Os primeiros sinais são coceira, sensação de ouvido entupido e desconforto. Se entrar água, não se deve recorrer a cotonetes, grampos, tampas de caneta ou qualquer outro objeto. Além de empurrar a cera para o fundo, a tentativa pode ferir a pele e agravar o problema.

A medida mais simples é inclinar a cabeça para o lado afetado e movimentar delicadamente a parte externa da orelha para facilitar a saída da água. Se a sensação persistir, o médico afirma que um secador pode ser usado, mas apenas com ar frio, a uma distância superior a 30 centímetros e sem manter o vento concentrado diretamente no ouvido.

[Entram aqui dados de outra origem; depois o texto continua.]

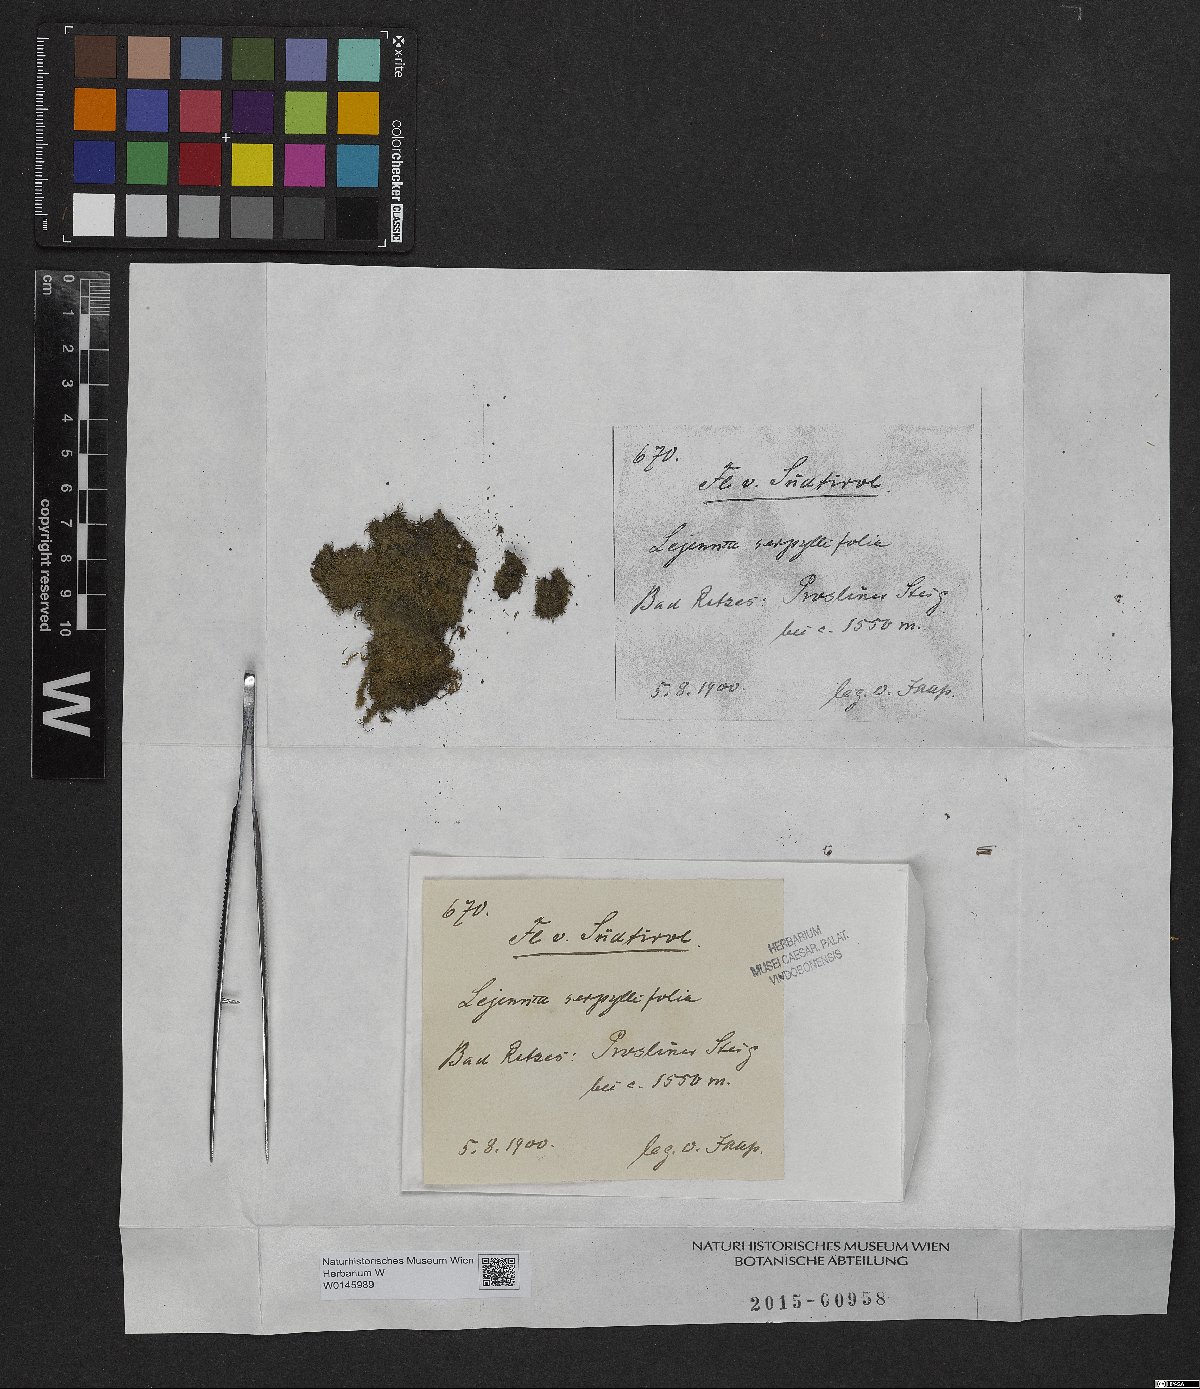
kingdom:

Dor, vermelhidão, inchaço e secreção indicam que o quadro pode ter avançado e exigem avaliação médica. Também é recomendável procurar atendimento quando a sensação de ouvido abafado não desaparece.

O cuidado deve ser redobrado com as crianças, que costumam passar horas seguidas dentro da água nos dias de calor. Após o banho, os responsáveis devem secar apenas a parte externa da orelha e ajudar a criança a inclinar a cabeça para drenar a água.

O excesso de cerume também pode dificultar a saída do líquido. Nesse caso, a retirada deve ser realizada por um profissional. O mergulho pode ser diversão, mas o ouvido não precisa pagar a conta: prevenção simples e atenção aos primeiros sintomas evitam que o lazer termine em dor.